Supermarket Sovereignty and the Recolonisation of Rural Food Systems: A Rural Sociological Analysis of Chain Stores and Agrarian Displacement in Southern Africa

1School of Social Sciences (Howard College) University of KwaZulu-Natal, Durban, 4001, South Africa


Journal of Food Security. 2026, Vol. 14 No. 2, 32-45
DOI: 10.12691/jfs-14-2-1
Copyright © 2026 Science and Education Publishing

Cite this paper:
Edmore Ntini. Supermarket Sovereignty and the Recolonisation of Rural Food Systems: A Rural Sociological Analysis of Chain Stores and Agrarian Displacement in Southern Africa. Journal of Food Security. 2026; 14(2):32-45. doi: 10.12691/jfs-14-2-1.

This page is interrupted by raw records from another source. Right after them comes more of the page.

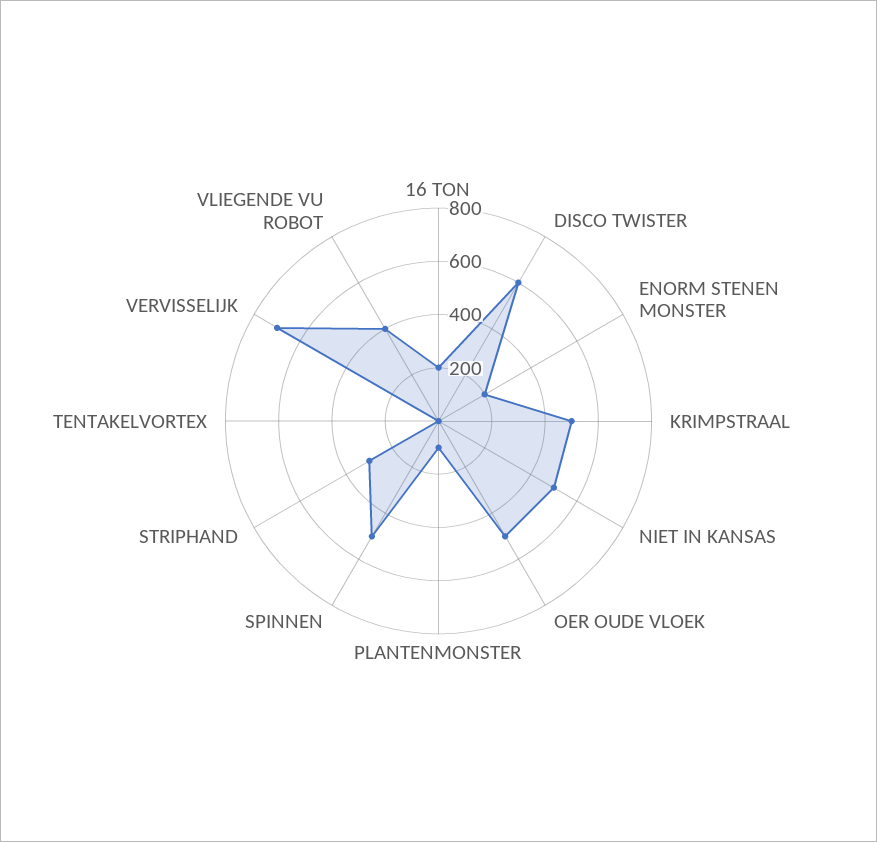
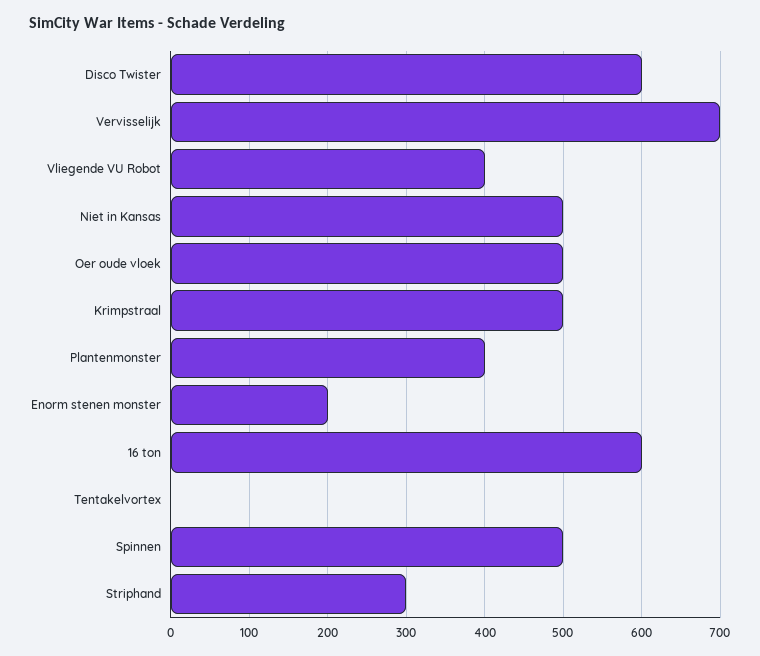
16 TON: 200 -> 600
PLANTENMONSTER: 100 -> 400

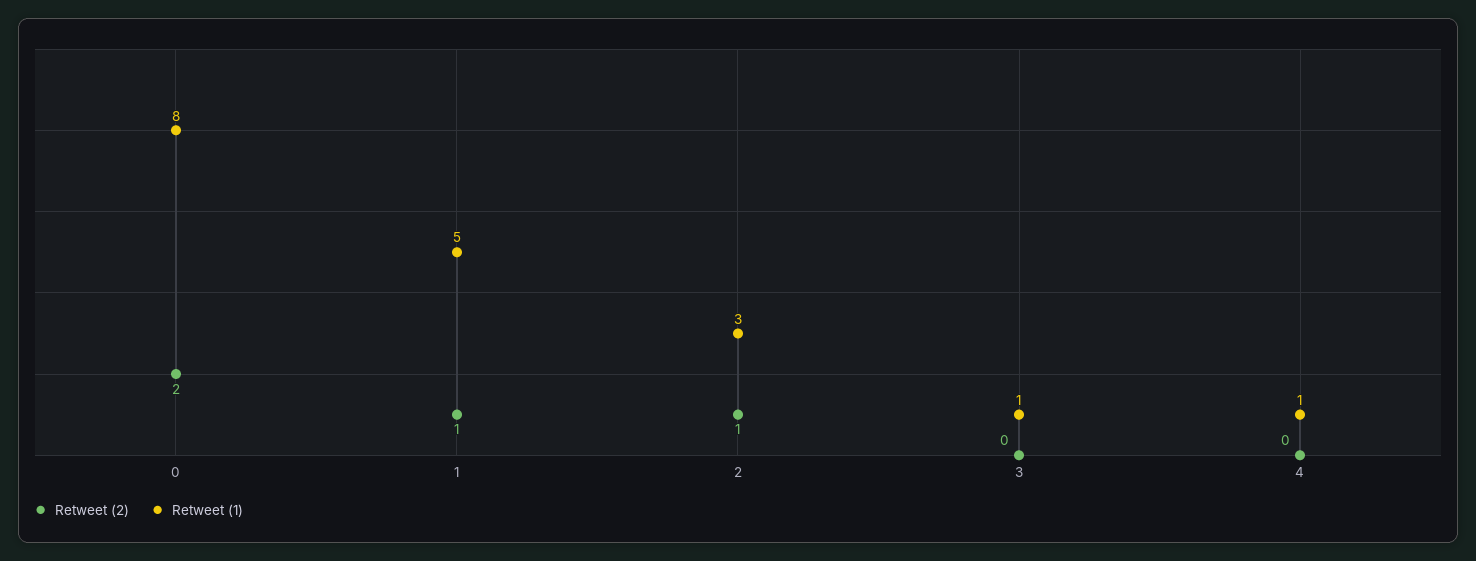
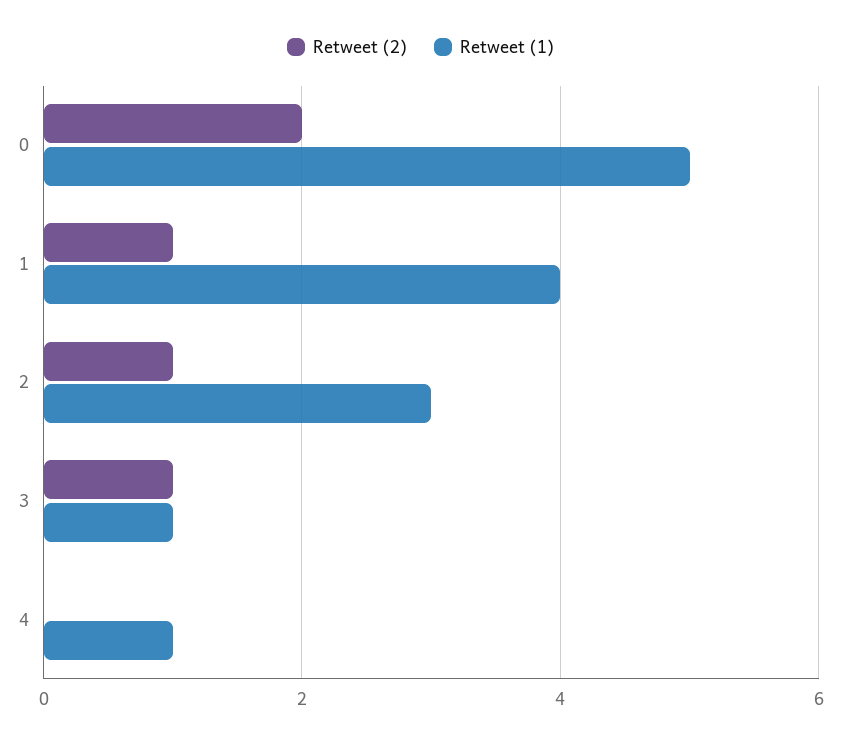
Retweet (1), 0: 8 -> 5
Retweet (1), 1: 5 -> 4
Retweet (2), 3: 0 -> 1

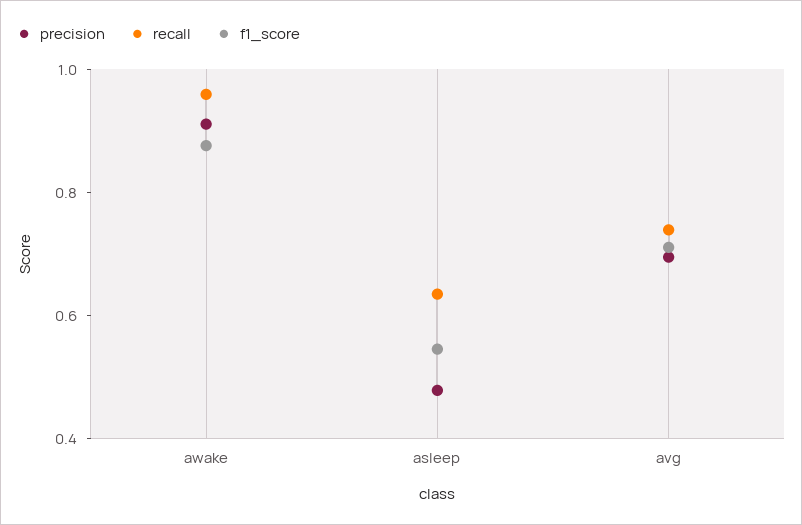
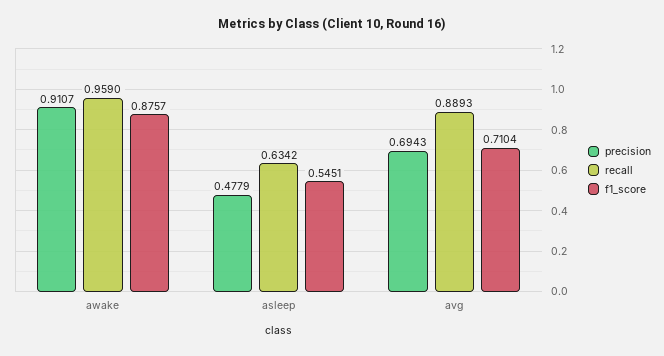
recall, avg: 0.75 -> 0.8893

Correspondence to: Edmore  Ntini, School of Social Sciences (Howard College) University of KwaZulu-Natal, Durban, 4001, South Africa. Email: eddiemza@gmail.com

Abstract

Supermarket expansion in South Africa, Botswana, and Zambia is widely framed as a marker of rural development, yet this paper argues that chain stores fundamentally displace agrarian autonomy and reorganise rural life. The study advances the Retail Recolonisation Thesis, which contends that supermarkets restructure rural food systems through mechanisms that consolidate corporate control, marginalise smallholders, and erode local food knowledges. Using a qualitative, comparative approach grounded in rural sociology and agrarian political economy, the paper draws on secondary literature, empirical case studies, and policy documents to analyse how procurement systems, infrastructural investments, and pricing strategies enable supermarkets to penetrate rural regions. The findings reveal systemic agrarian displacement through procurement exclusion, loss of indigenous food knowledge, nutritional transition towards ultra-processed diets, the reconstitution of rural subjectivities around consumption, and heightened dependency as informal markets collapse. These dynamics demonstrate that supermarket expansion is not a neutral or benevolent development but a rural power project that recentres food governance in corporate hands while weakening agrarian livelihoods, cultural autonomy, and local sovereignty. The paper concludes that reframing supermarketisation as a form of recolonisation is essential for understanding its deep social, economic, and epistemic impacts. It calls for policies and grassroots initiatives that rebuild agrarian citizenship and strengthen food sovereignty as foundations for rural resilience.